Desjardins

Des arguments, pas des slogans

Pourquoi le gel et pas l'indexation? Pourquoi les associations étudiantes ont-elles choisi de favoriser le statu quo plutôt que de proposer une autre manière juste et équitable de renflouer les coffres des universités en faisant payer les plus riches et en permettant une meilleure accessibilité aux plus pauvres?

Par paresse, tiens.

Encore une fois, c'est la facilité qui a triomphé de la réflexion. Et à nouveau, c'est le dogmatisme de la gauche qui l'emporte sur le véritable progressisme.

C'est en cela que m'énerve la position des associations étudiantes – qui n'est pas nécessairement celle des étudiants – concernant le maintien du gel des frais de scolarité. Pas parce qu'elle défend l'idée de l'accessibilité aux études supérieures à laquelle j'adhère aussi. Mais parce qu'elle trahit cette facilité qu'ont les assos à camper leurs positions dans une logique d'affrontement qui ne permet aucune troisième voie, qui n'offre aucune idée nouvelle devant le cul-de-sac financier auquel font face les universités.

Parmi ces voies d'évitement, il y a l'indexation au revenu. Ou, si vous préférez: plus t'es riche, et plus tu payes.

Et l'universalité, dans tout ça? Et l'aventure commune et tout le tremblement?

À la différence des services de santé pour lesquels un système à deux vitesses sous-entend qu'il existerait une médecine de luxe pour les riches et une autre el cheapo pour les pauvres, on parle ici des mêmes cours, donnés par les mêmes profs. Et de revenus additionnels qui permettraient à tous les étudiants de bénéficier d'une éducation de meilleure qualité.

Alors pourquoi préfère-t-on éluder cette solution?

Je sais pas, bon. Est-ce trop différent du système actuel? Trop compliqué à appliquer? Ou pire encore, à expliquer?

C'est vrai, le problème avec l'indexation, c'est non seulement qu'elle implique une complète refonte de la manière de faire, mais aussi qu'il s'agit d'un mode de financement complexe. Il faudrait d'abord en élaborer les rouages, imaginer un système efficace, avec à la clé une échelle de tarifs qui s'apparenterait sans doute aux taux d'imposition sur le revenu, et des politiques qui permettraient d'éviter les écueils qu'on imagine facilement (par exemple, le refus, de la part de parents nantis, de payer pour les études de leur enfant).

Bref, tout est à faire.

Mais on peut imaginer qu'avec ce système, en plus d'une base financière à laquelle contribue l'ensemble de la société, ce sont les utilisateurs les plus riches qui permettraient aux plus pauvres d'avoir accès à une éducation de qualité, puisque ces revenus supplémentaires garantiraient non seulement de meilleurs services, mais aussi, de plus généreux programmes pour les plus démunis des étudiants, soit des bourses et des prêts dans lesquels on a déjà trop sabré.

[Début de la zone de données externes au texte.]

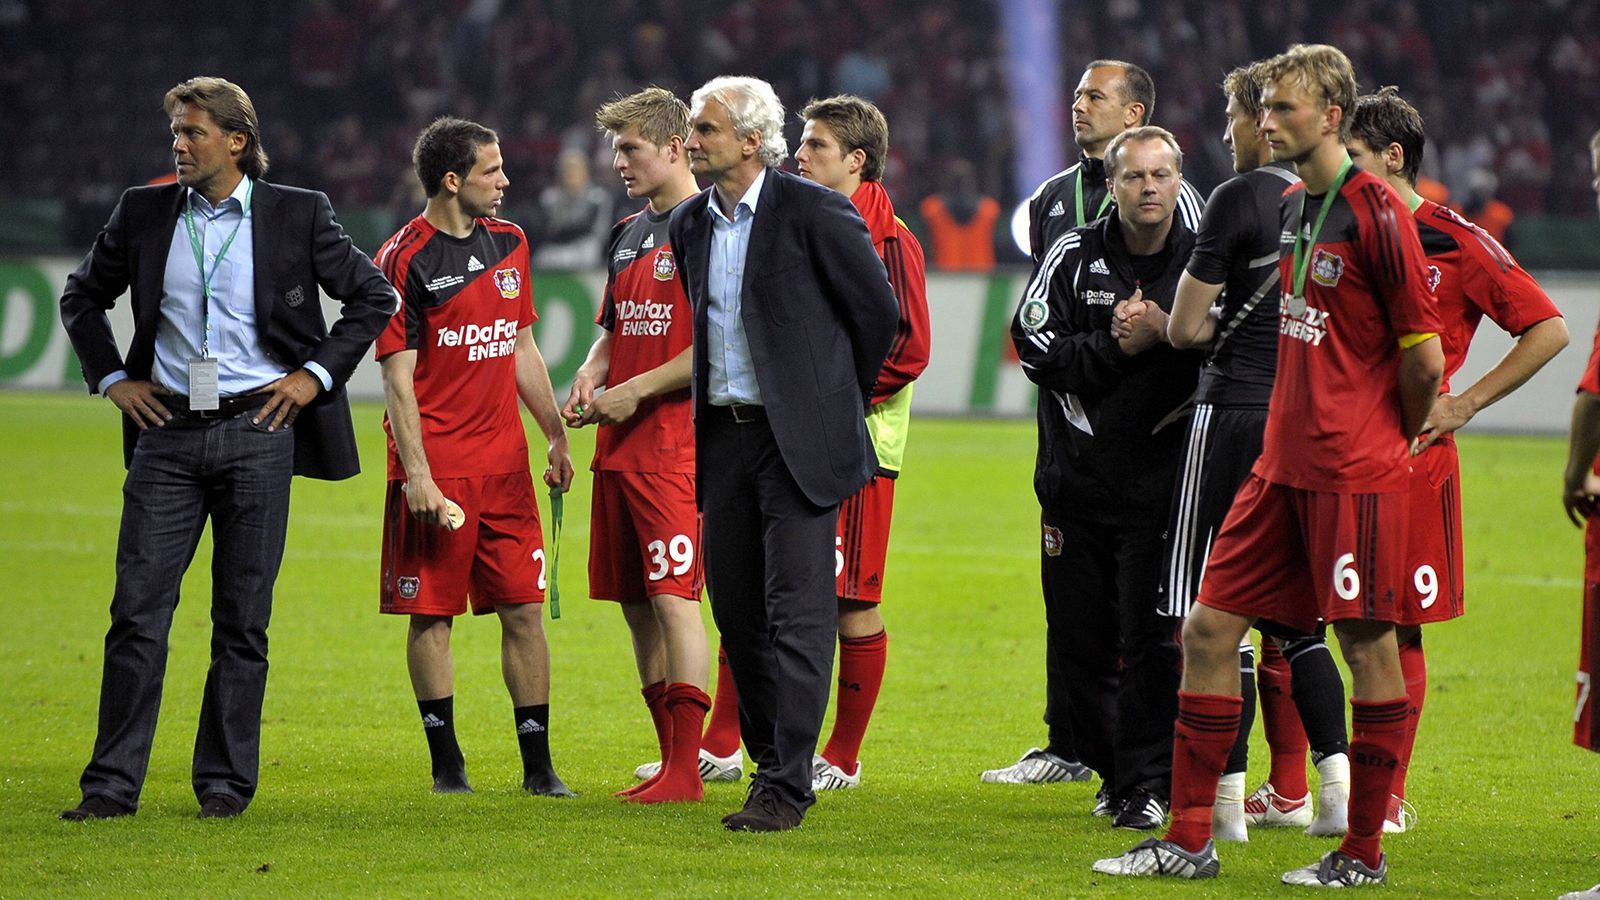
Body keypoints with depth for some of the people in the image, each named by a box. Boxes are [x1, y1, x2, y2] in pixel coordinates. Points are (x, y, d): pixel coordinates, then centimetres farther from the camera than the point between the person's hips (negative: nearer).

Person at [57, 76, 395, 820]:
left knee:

Ce n'est pas cela que tout le monde souhaite?

N'est-ce pas là aussi une manière de redistribuer la richesse?

On s'attend d'étudiants universitaires qu'ils innovent. Qu'ils proposent des solutions de rechange. Au lieu de cela, leurs représentants adoptent une position qui relève plus du dogme que de la vertu. En ce sens que les idées qu'ils défendent sont peut-être nobles, mais que leur solution au problème du financement est sclérosée par cette facilité qu'a une certaine gauche à se draper dans la justice sociale pour légitimer son absence d'imagination.

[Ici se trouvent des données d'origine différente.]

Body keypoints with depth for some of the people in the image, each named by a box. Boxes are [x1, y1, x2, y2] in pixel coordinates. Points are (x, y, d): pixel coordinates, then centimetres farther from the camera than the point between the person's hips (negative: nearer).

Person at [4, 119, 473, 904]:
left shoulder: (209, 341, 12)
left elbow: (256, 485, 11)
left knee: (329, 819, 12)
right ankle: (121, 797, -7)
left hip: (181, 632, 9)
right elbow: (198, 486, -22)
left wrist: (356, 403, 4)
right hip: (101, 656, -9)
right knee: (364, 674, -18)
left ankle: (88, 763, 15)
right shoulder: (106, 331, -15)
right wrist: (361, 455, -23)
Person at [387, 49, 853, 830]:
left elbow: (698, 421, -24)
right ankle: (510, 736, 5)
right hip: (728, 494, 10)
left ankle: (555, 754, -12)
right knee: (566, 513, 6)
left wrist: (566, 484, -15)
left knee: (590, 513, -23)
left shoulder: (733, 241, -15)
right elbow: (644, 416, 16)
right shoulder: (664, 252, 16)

Peut-être suis-je réducteur? Peut-être mon point de vue est-il bancal?

C'est possible. C'est même fort probable. Je suis loin d'être un expert en la matière. Mais je refuse de me réfugier dans l'indignation.

Je défends la même cause que celle pour laquelle les assos étudiantes descendent dans la rue. L'accessibilité. Mais sachant qu'à moyen terme, le gel n'est pas une solution envisageable, je ne comprends pas une seconde la facilité avec laquelle on a éliminé cette autre piste de réflexion que représente l'indexation.

Peut-être suis-je trop nono? Ça se peut.

Alors expliquez-moi, gens des assos. Expliquez-moi comment cette option aussi populaire dans au moins la moitié des facultés de l'Université Laval (voir notre texte en section Société) a pu être éliminée, rejetée, mise à l'index. Expliquez-moi pourquoi ce royaume du savoir dans lequel vous vivez ne génère pas plus d'idées, de débats.

Expliquez-moi comment des gens aussi instruits produisent finalement assez peu de solutions et d'arguments rassembleurs, convaincants, mais autant de putain de slogans.